**TEXT PROVIDED:**
[Date Prev][Date Next][Thread Prev][Thread Next][Date Index][Thread Index]

Re: [Xen-devel] DESIGN v2: CPUID part 3



On Wed, Jul 05, 2017 at 02:22:00PM +0100, Joao Martins wrote:
> On 07/05/2017 12:16 PM, Andrew Cooper wrote:
> > On 05/07/17 10:46, Joao Martins wrote:
> >> Hey Andrew,
> >>
> >> On 07/04/2017 03:55 PM, Andrew Cooper wrote:
> >>> Presented herewith is the a plan for the final part of CPUID work, which
> >>> primarily covers better Xen/Toolstack interaction for configuring the 
> >>> guests
> >>> CPUID policy.
> >>>
> >> Really nice write up, a few comments below.
> >>
> >>> A PDF version of this document is available from:
> >>>
> >>> http://xenbits.xen.org/people/andrewcoop/cpuid-part-3-rev2.pdf
> >>>
> >>> Changes from v1:
> >>>  * Clarification of the interaction of emulated features
> >>>  * More information about the difference between max and default 
> >>> featuresets.
> >>>
> >>> ~Andrew
> >>>
> >>> -----8<-----
> >>> % CPUID Handling (part 3)

**PROVIDED INFORMATION:**

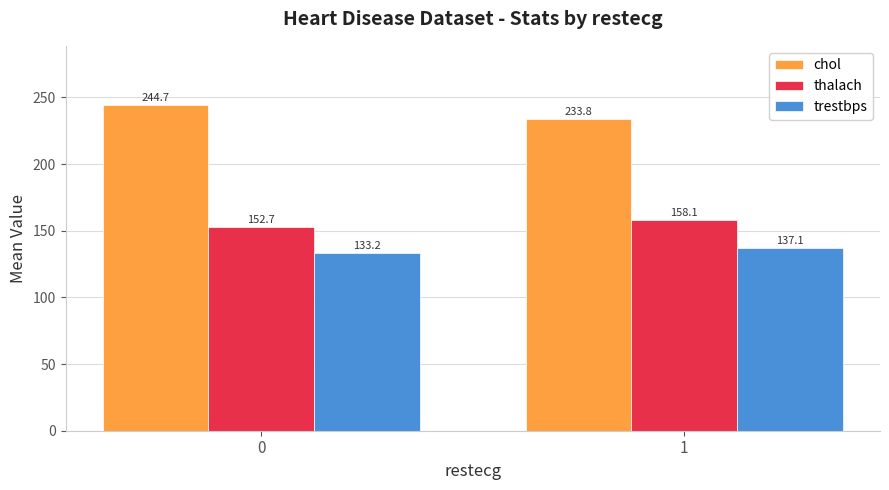

What is the sum of all thalach values?

310.8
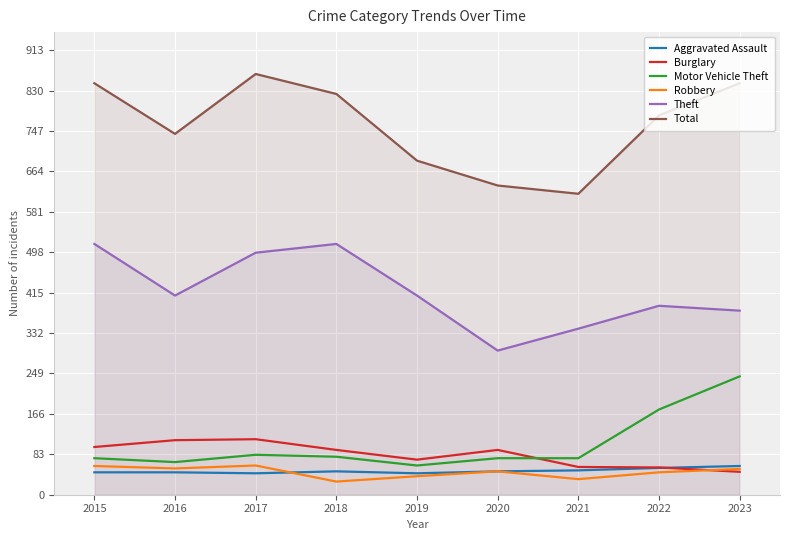

What is the difference between the Total values at 2015 and 2021?

227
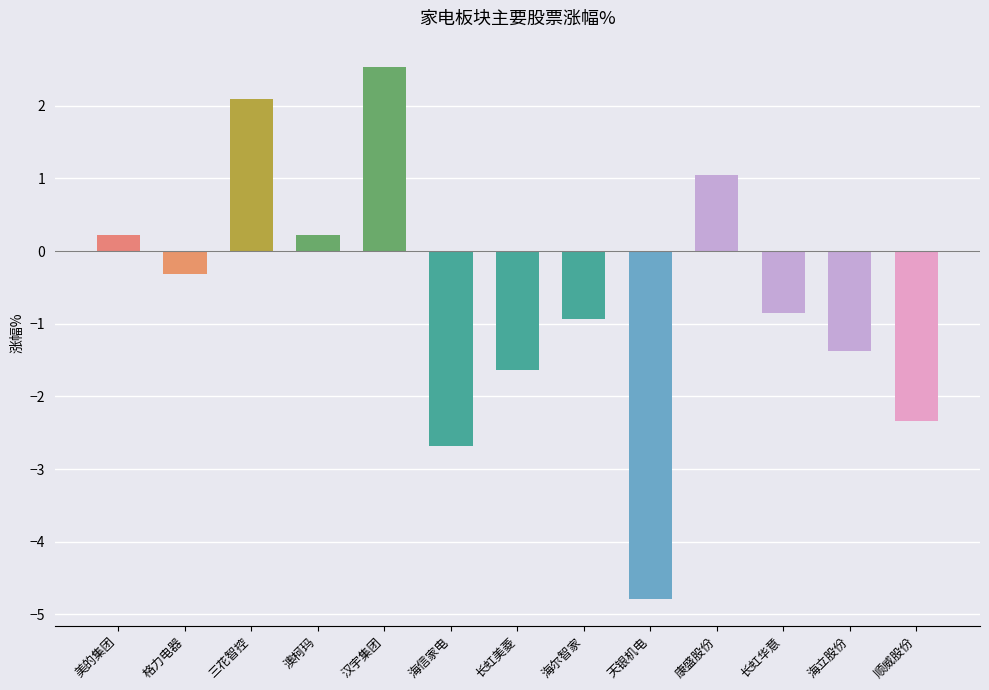

True or false: the data shows 0.2 at 澳柯玛.

True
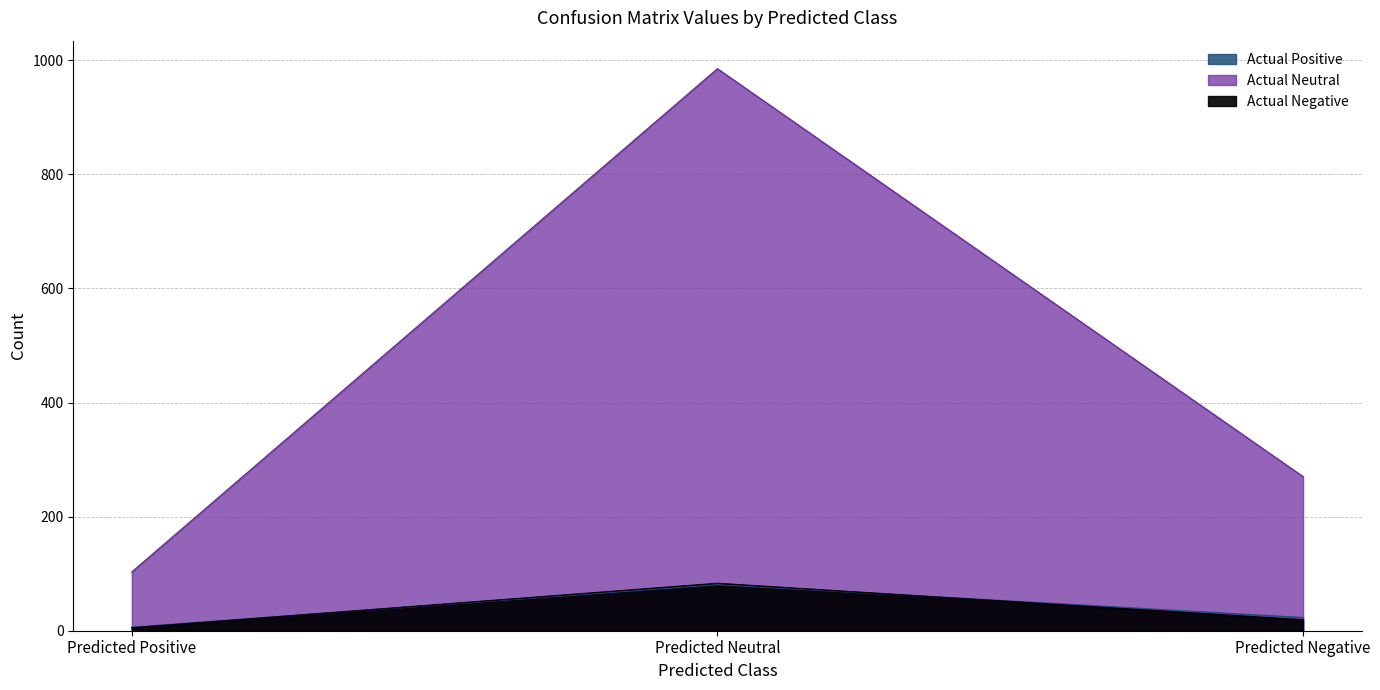

Reading left to right, extract all data points from this chart.

Actual Positive: 6	81	23
Actual Neutral: 103	985	270
Actual Negative: 5	83	19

**INSTRUCTIONS:**
A - Retype the part of the mailing-list message that begins at the words "On Wed, Jul" and stops after "few comments below.".
B - State whether each statement agrees with the mailing-list message, answering yes or no and quoting the words of the message that decide it: (i) the plan is presented as the first part of the CPUID work; (ii) one change from v1 is a clarification of how emulated features interact; (iii) Joao Martins called the write-up really nice.
The listing is separate material, unrelated to the mailing-list message.

**SOLUTION LIST:**
A -
On Wed, Jul 05, 2017 at 02:22:00PM +0100, Joao Martins wrote:
> On 07/05/2017 12:16 PM, Andrew Cooper wrote:
> > On 05/07/17 10:46, Joao Martins wrote:
> >> Hey Andrew,
> >>
> >> On 07/04/2017 03:55 PM, Andrew Cooper wrote:
> >>> Presented herewith is the a plan for the final part of CPUID work, which
> >>> primarily covers better Xen/Toolstack interaction for configuring the 
> >>> guests
> >>> CPUID policy.
> >>>
> >> Really nice write up, a few comments below.

B -
(i) No: "Presented herewith is the a plan for the final part of CPUID work"
(ii) Yes: "Clarification of the interaction of emulated features"
(iii) Yes: "Really nice write up, a few comments below."